I discovered classical education through The Great Books Foundation long ago. It ushered in a renaissance of learning that hasn’t abated. I used to do reading challenges and reviews and created an apprenticeship for writing based on four authors. A few years ago I began working through Boxall’s 1001 Books You Must Read Before You Die. My lone deviation from the latter is reading the series instead of a title or two.
Asians perform better for several reasons. Excellence is embedded in their culture and they’re expected to do well and their careers are impacted. The schools are rigorous and parents support it. And we can’t ignore the presence of tiger moms which contradict our norm.
Tiger parenting is a form of strict parenting, whereby parents are highly invested in ensuring their children's success. Specifically, tiger parents push their children to attain high levels of academic achievement or success in high-status extracurricular activities such as music or sports.
I don’t believe we’d have similar results even if the standards were raised. The principle is reinforced in home, at school and in the culture. Something we’re woefully lacking in America. If you want results like that you have to send them to prep school or Switzerland. They’re training tomorrow’s leaders.
~bella
Yesterday, my daughter and I were discussing a phenomenon I had experienced in my Air Force career.
I first entered the Air Force in 1973 only three years after the service had gone to a promotion system based on standardized tests rather than the "good ol' boy" system. My black elders in the service were ecstatic over the new system because they were able to get promoted far more successfully than ever before. The test questions came out of books issued by the Air Force. All they had to do was study hard.
In the latter years of my career, I had the opportunity to write and revise some of those tests, and I was thoroughly impressed by the intense depths the Air Force went to create fair, honest, and objective tests.
But in those later years, I ran into young black troops who rejected the premise of basing promotions on standardized tests: "Standardized tests are racist! We want to be judged on our performance!"

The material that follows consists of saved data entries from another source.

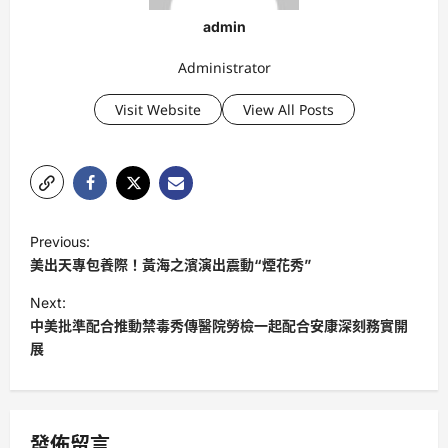
admin
Administrator
Visit Website
View All Posts
P
Previous:
o
美出天專包養際！黃海之濱演出震動“煙花秀”
s
Next:
t
中美批準配合推動禁毒秀傳醫院勞檢一起配合安康深刻務實開
展
n
a
v
發佈留言
i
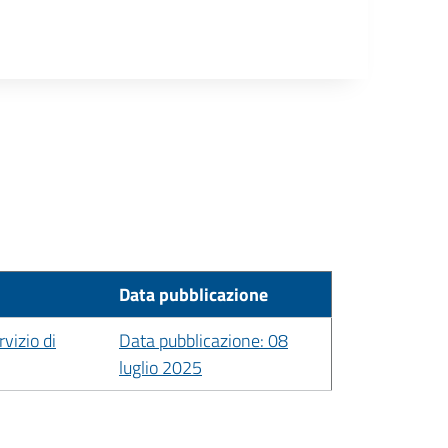
Data pubblicazione
vizio di
Data pubblicazione: 08
luglio 2025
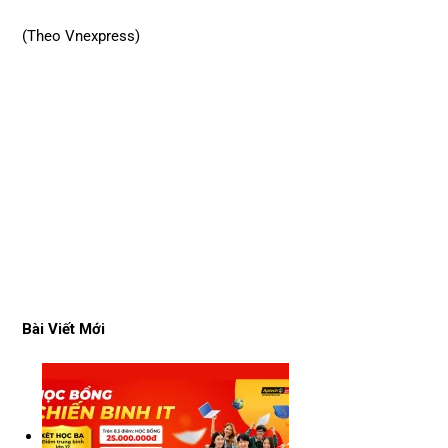
(Theo Vnexpress)
Bài Viết Mới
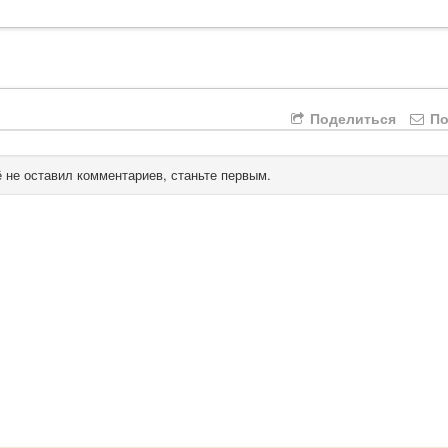
Поделиться
По
 не оставил комментариев, станьте первым.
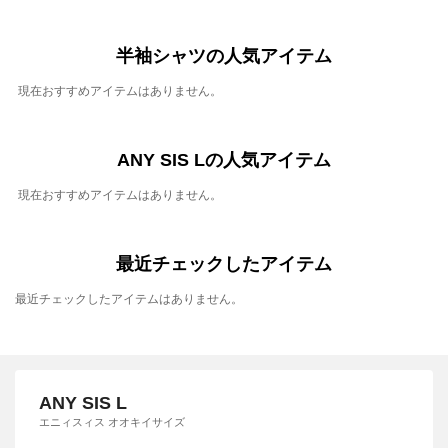
半袖シャツの人気アイテム
現在おすすめアイテムはありません。
ANY SIS Lの人気アイテム
現在おすすめアイテムはありません。
最近チェックしたアイテム
最近チェックしたアイテムはありません。
ANY SIS L
エニィスィス オオキイサイズ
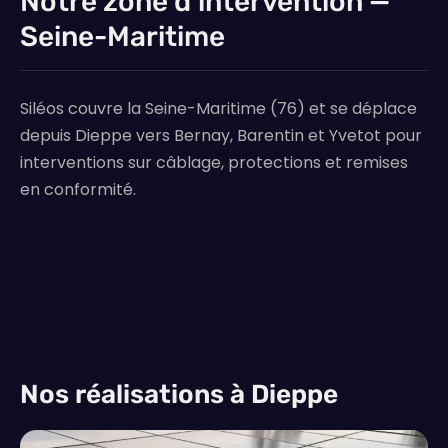
Notre zone d’intervention —
Seine-Maritime
Siléos couvre la Seine-Maritime (76) et se déplace
depuis Dieppe vers Bernay, Barentin et Yvetot pour
interventions sur câblage, protections et remises
en conformité.
Nos réalisations à Dieppe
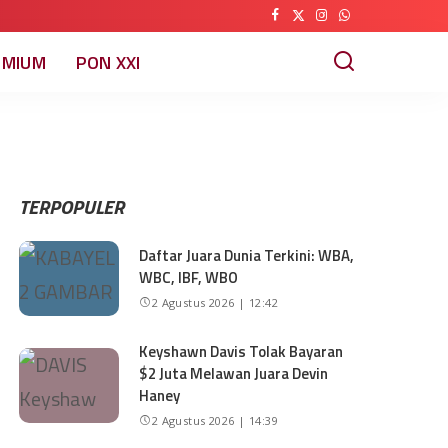
EMIUM
PON XXI
TERPOPULER
Daftar Juara Dunia Terkini: WBA,
WBC, IBF, WBO
2 Agustus 2026 | 12:42
Keyshawn Davis Tolak Bayaran
$2 Juta Melawan Juara Devin
Haney
2 Agustus 2026 | 14:39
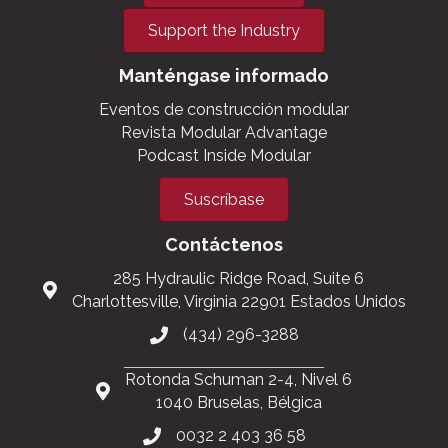
Support the Industry
Manténgase informado
Eventos de construcción modular
Revista Modular Advantage
Podcast Inside Modular
Suscríbase
Contáctenos
285 Hydraulic Ridge Road, Suite 6
Charlottesville, Virginia 22901 Estados Unidos
(434) 296-3288
Rotonda Schuman 2-4, Nivel 6
1040 Bruselas, Bélgica
0032 2 403 36 58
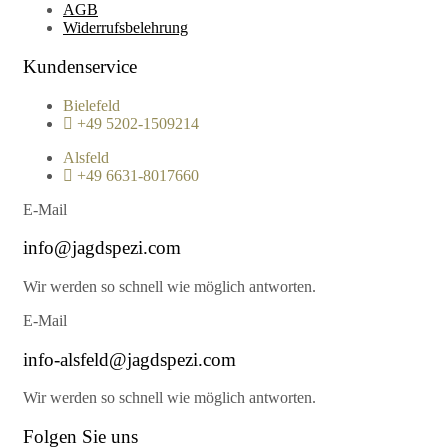
AGB
Widerrufsbelehrung
Kundenservice
Bielefeld
+49 5202-1509214
Alsfeld
+49 6631-8017660
E-Mail
info@jagdspezi.com
Wir werden so schnell wie möglich antworten.
E-Mail
info-alsfeld@jagdspezi.com
Wir werden so schnell wie möglich antworten.
Folgen Sie uns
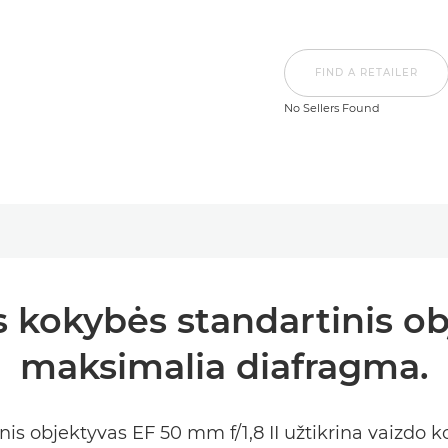
FIND A RETAILER
No Sellers Found
kokybės standartinis ob
maksimalia diafragma.
is objektyvas EF 50 mm f/1,8 II užtikrina vaizdo k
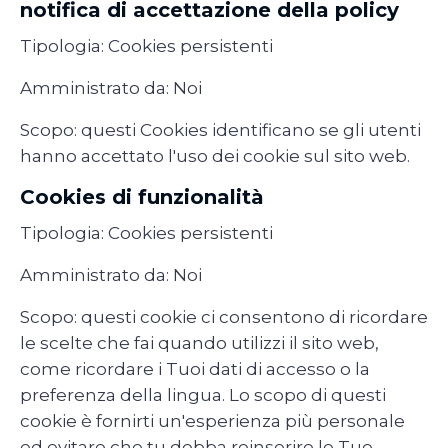
notifica di accettazione della policy
Tipologia: Cookies persistenti
Amministrato da: Noi
Scopo: questi Cookies identificano se gli utenti
hanno accettato l'uso dei cookie sul sito web.
Cookies di funzionalità
Tipologia: Cookies persistenti
Amministrato da: Noi
Scopo: questi cookie ci consentono di ricordare
le scelte che fai quando utilizzi il sito web,
come ricordare i Tuoi dati di accesso o la
preferenza della lingua. Lo scopo di questi
cookie è fornirti un'esperienza più personale
ed evitare che tu debba reinserire le Tue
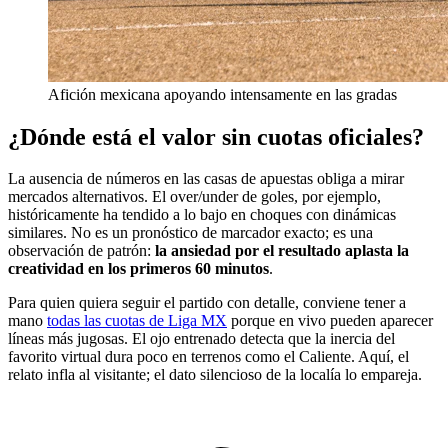
Afición mexicana apoyando intensamente en las gradas
¿Dónde está el valor sin cuotas oficiales?
La ausencia de números en las casas de apuestas obliga a mirar
mercados alternativos. El over/under de goles, por ejemplo,
históricamente ha tendido a lo bajo en choques con dinámicas
similares. No es un pronóstico de marcador exacto; es una
observación de patrón:
la ansiedad por el resultado aplasta la
creatividad en los primeros 60 minutos
.
Para quien quiera seguir el partido con detalle, conviene tener a
mano
todas las cuotas de Liga MX
porque en vivo pueden aparecer
líneas más jugosas. El ojo entrenado detecta que la inercia del
favorito virtual dura poco en terrenos como el Caliente. Aquí, el
relato infla al visitante; el dato silencioso de la localía lo empareja.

I tried to explain to them, basically in the words my elders had given me nearly thirty years before, "Your performance is only what your supervisor says it is. The tests put your promotion into your own hands."
But I later realized something had happened in those intervening years: In the 50s and 60s, black American adults had a tremendous hope for the future. Jim Crow still existed, but after the New Deal and World War II, there was a definite feeling that change was on the horizon, and even though it might be a sunrise they'd never see, they believed their children would see it. And they were determined that we would be ready.
So, the aspect of taking tests was not daunting to us because our parents and teachers had made sure we could
read.
I think that by the late 90s, the reason testing had become so daunting to my young black troops---was because
reading had become daunting to them.